Le sélectionneur des Bleus Didier Deschamps a dénoncé "le discours démago" des candidats à la présidence de la Fédération française de football (FFF) Frédéric Thiriez et Michel Moulin, apportant dans un entretien au Figaro son soutien à Noël Le Graët pour une potentielle réélection.

Francois Mori - POOL/AFP

Le sélectionneur des Bleus Didier Deschamps a dénoncé "le discours démago" des candidats à la présidence de la Fédération française de football (FFF) Frédéric Thiriez et Michel Moulin, apportant dans un entretien au Figaro son soutien à Noël Le Graët pour une potentielle réélection.

"Ce n'est un secret pour personne, j'apprécie beaucoup mon président", arrivé à la Fédération en 2011, un an avant la nomination de Deschamps, a expliqué le sélectionneur de l'équipe de France au quotidien. "Il annoncera ou non sa candidature bientôt (sourire). Ce serait une très bonne chose", a-t-il ajouté, alors que l'élection du futur président est prévue pour le 13 mars.

Deschamps est revenu sur les propos des deux candidats actuellement déclarés, l'ancien patron de la Ligue de football professionnel (LFP) Frédéric Thiriez et l'homme d'affaires et ex-conseiller de plusieurs clubs Michel Moulin, tous deux ayant axé leur campagne sur le sauvetage du football amateur qu'ils estiment délaissé.

"C'est un discours démago. Si on analyse la situation avec l'année qui vient de s'écouler, trouvez-moi une discipline sportive qui n'a pas perdu des licenciés en 2020? Que les candidats fassent un bilan aussi avant la pandémie. C'est facile d'avancer ce genre d'arguments", a évacué le champion du monde 1998.

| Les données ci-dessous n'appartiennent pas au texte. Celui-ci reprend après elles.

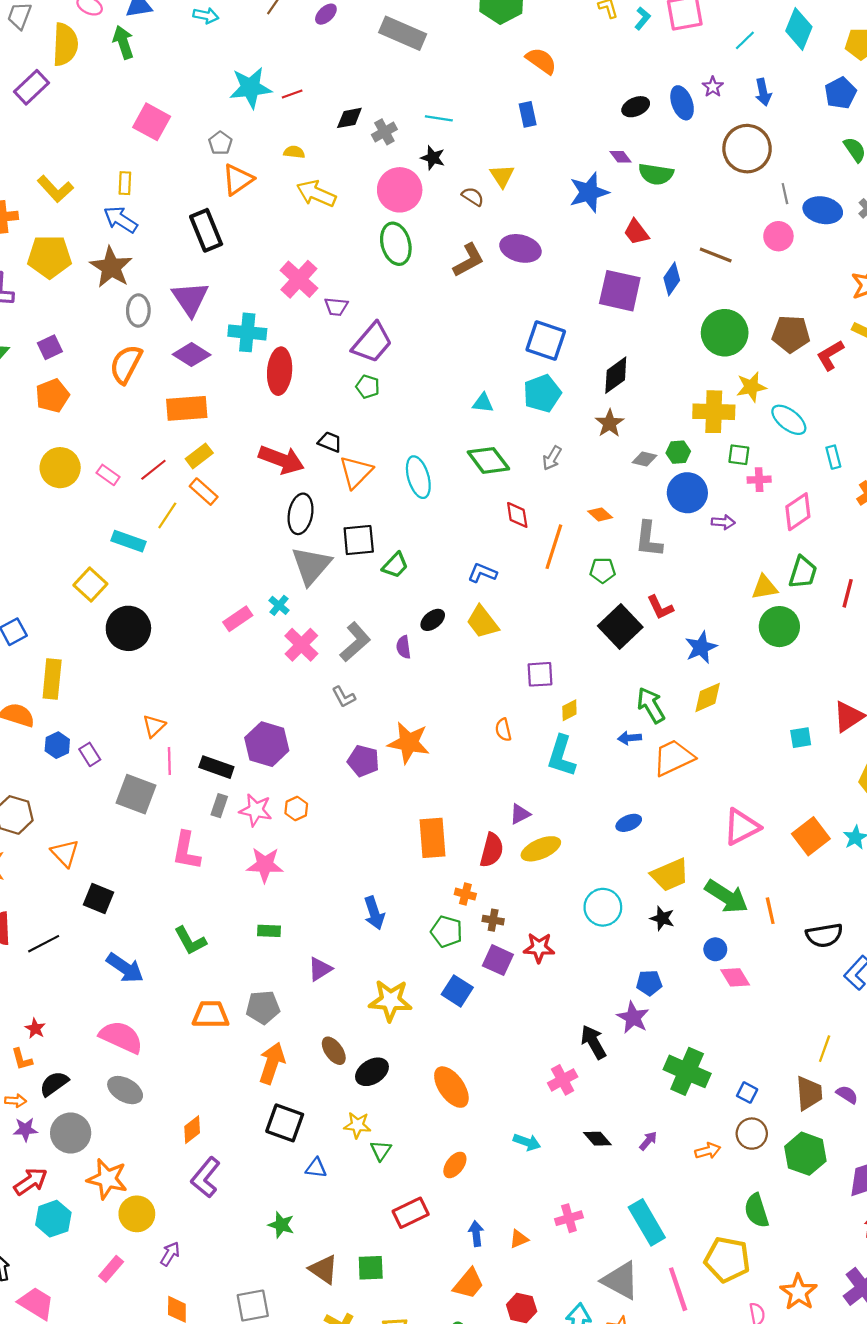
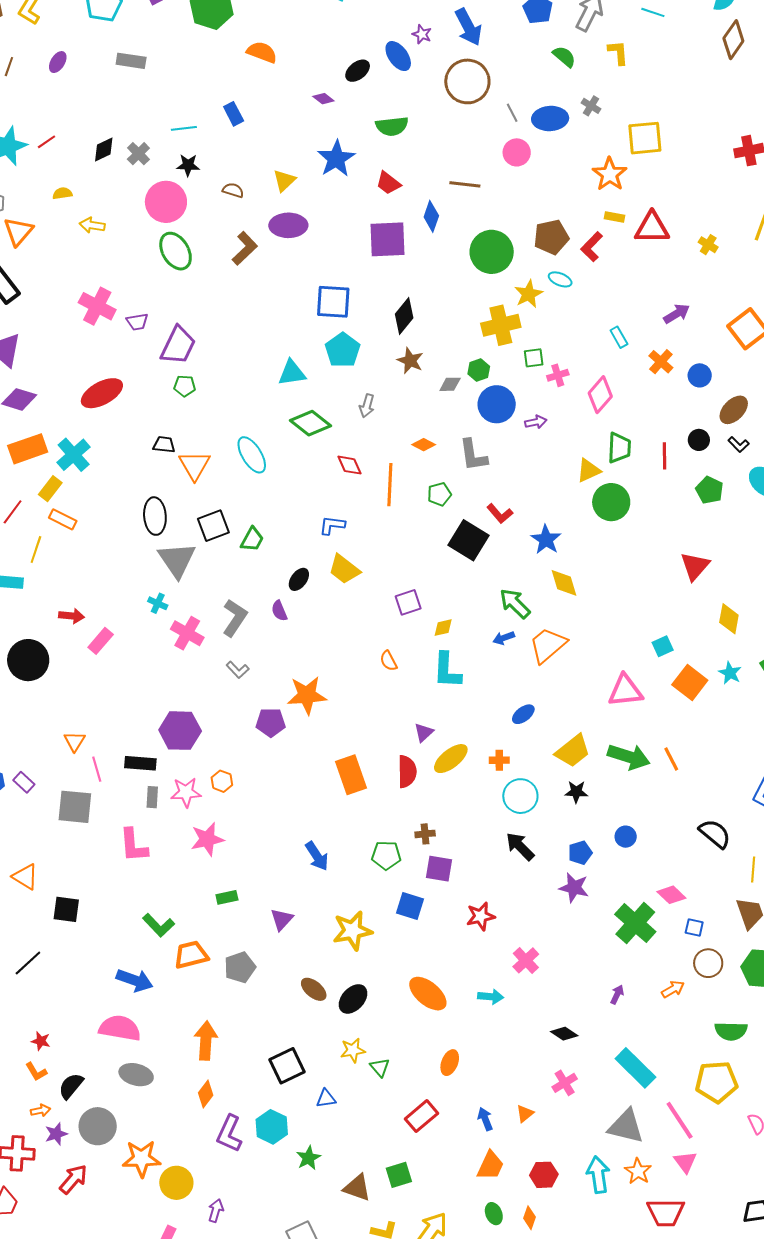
gray rectangle: (403, 33) -> (131, 61), size x0.7
blue arrow: (763, 92) -> (468, 27), size x1.5
blue rectangle: (528, 114) -> (234, 114), moved
purple diamond: (620, 157) -> (323, 99), moved
yellow triangle: (502, 176) -> (284, 181), moved, turned 35
yellow arrow: (316, 194) -> (92, 225), size x0.7
cyan cross: (247, 332) -> (74, 455), moved, turned -32
red ellipse: (280, 371) -> (102, 393), turned 72
cyan triangle: (483, 403) -> (292, 373), size x1.4
cyan ellipse: (789, 420) -> (560, 279), moved, size x0.7
red arrow: (281, 460) -> (72, 616), moved, size x0.6
pink rectangle: (238, 619) -> (101, 641), moved
yellow diamond: (708, 697) -> (564, 583), turned -68
yellow diamond: (569, 710) -> (443, 628), turned 30
cyan square: (801, 738) -> (663, 646), moved
pink triangle: (741, 827) -> (625, 691), turned 36
orange cross: (465, 894) -> (499, 760), moved
black semicircle: (824, 935) -> (715, 834), moved, turned -116
red star: (539, 948) -> (481, 916), moved
blue circle: (715, 949) -> (626, 837), moved
blue arrow: (125, 968) -> (135, 980), moved
pink diamond: (735, 977) -> (671, 895), moved
orange trapezoid: (211, 1015) -> (191, 955), moved
black arrow: (593, 1042) -> (520, 846), moved
orange arrow: (272, 1063) -> (206, 1041), moved
green cross: (687, 1071) -> (635, 923), turned 33
black square: (285, 1123) -> (287, 1066), turned -30
black diamond: (597, 1139) -> (564, 1034), moved
cyan arrow: (527, 1142) -> (491, 997), moved
green semicircle: (756, 1211) -> (731, 1031), turned -56
cyan hexagon: (53, 1219) -> (272, 1127), moved
green star: (281, 1225) -> (308, 1158), turned -30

Deschamps a également été invité à réagir aux déclarations polémiques de Michel Moulin sur Karim Benzema, renvoyé devant un tribunal dans l'affaire dite de la "sextape" et éloigné des Bleus par choix du sélectionneur depuis 2015. Michel Moulin avait affirmé au Figaro que Deschamps devait "le faire jouer" si "au-dessus de lui, on lui dit de (le) faire jouer".

"Il y en a qui aiment faire le buzz", a lancé Deschamps. "Ce monsieur aurait dû faire acte de candidature pour le poste de sélectionneur. Comme il a apparemment ses diplômes, il a peut-être une chance de me remplacer. Franchement, ce n'est pas sérieux. Et c'est mal me connaître. Je prends toujours mes décisions en mon âme et conscience, pour le bien de l'équipe de France", a-t-il tranché.